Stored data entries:
*** Begin section ***

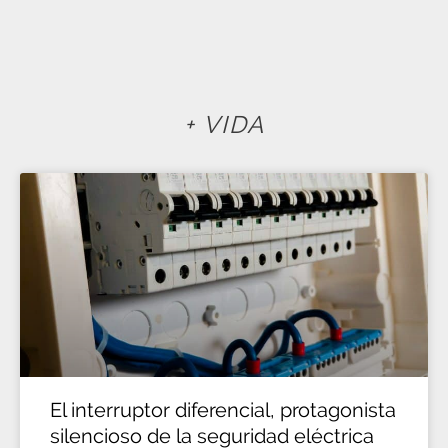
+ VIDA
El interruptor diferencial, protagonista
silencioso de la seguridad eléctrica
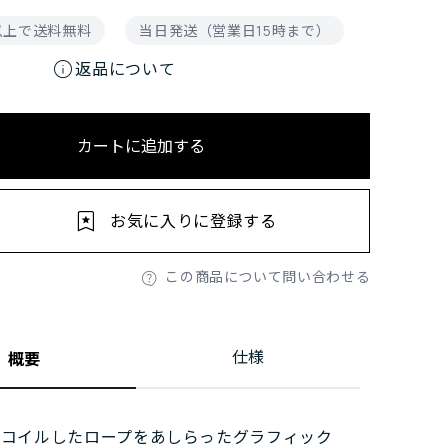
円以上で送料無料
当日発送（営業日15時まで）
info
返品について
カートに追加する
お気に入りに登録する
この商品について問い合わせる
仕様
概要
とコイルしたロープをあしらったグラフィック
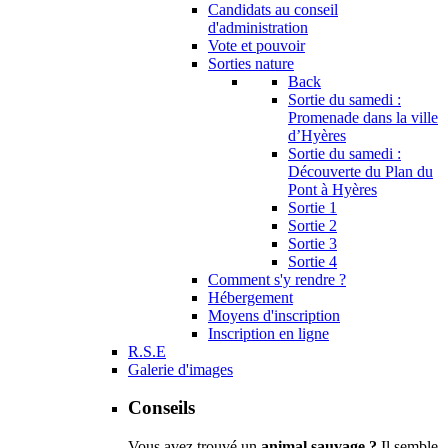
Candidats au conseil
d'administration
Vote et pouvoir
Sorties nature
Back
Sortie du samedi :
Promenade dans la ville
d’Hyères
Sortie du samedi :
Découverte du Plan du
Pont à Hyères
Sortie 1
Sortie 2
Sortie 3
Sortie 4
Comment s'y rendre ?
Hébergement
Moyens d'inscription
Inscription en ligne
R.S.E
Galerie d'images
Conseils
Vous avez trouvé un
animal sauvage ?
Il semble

*** End section ***

§ Directions for this task
An exact copy of the entries from the line containing "Comment s'y rendre ?" through the last line is the expected answer.

§ Exercise solution
Comment s'y rendre ?
Hébergement
Moyens d'inscription
Inscription en ligne
R.S.E
Galerie d'images
Conseils
Vous avez trouvé un
animal sauvage ?
Il semble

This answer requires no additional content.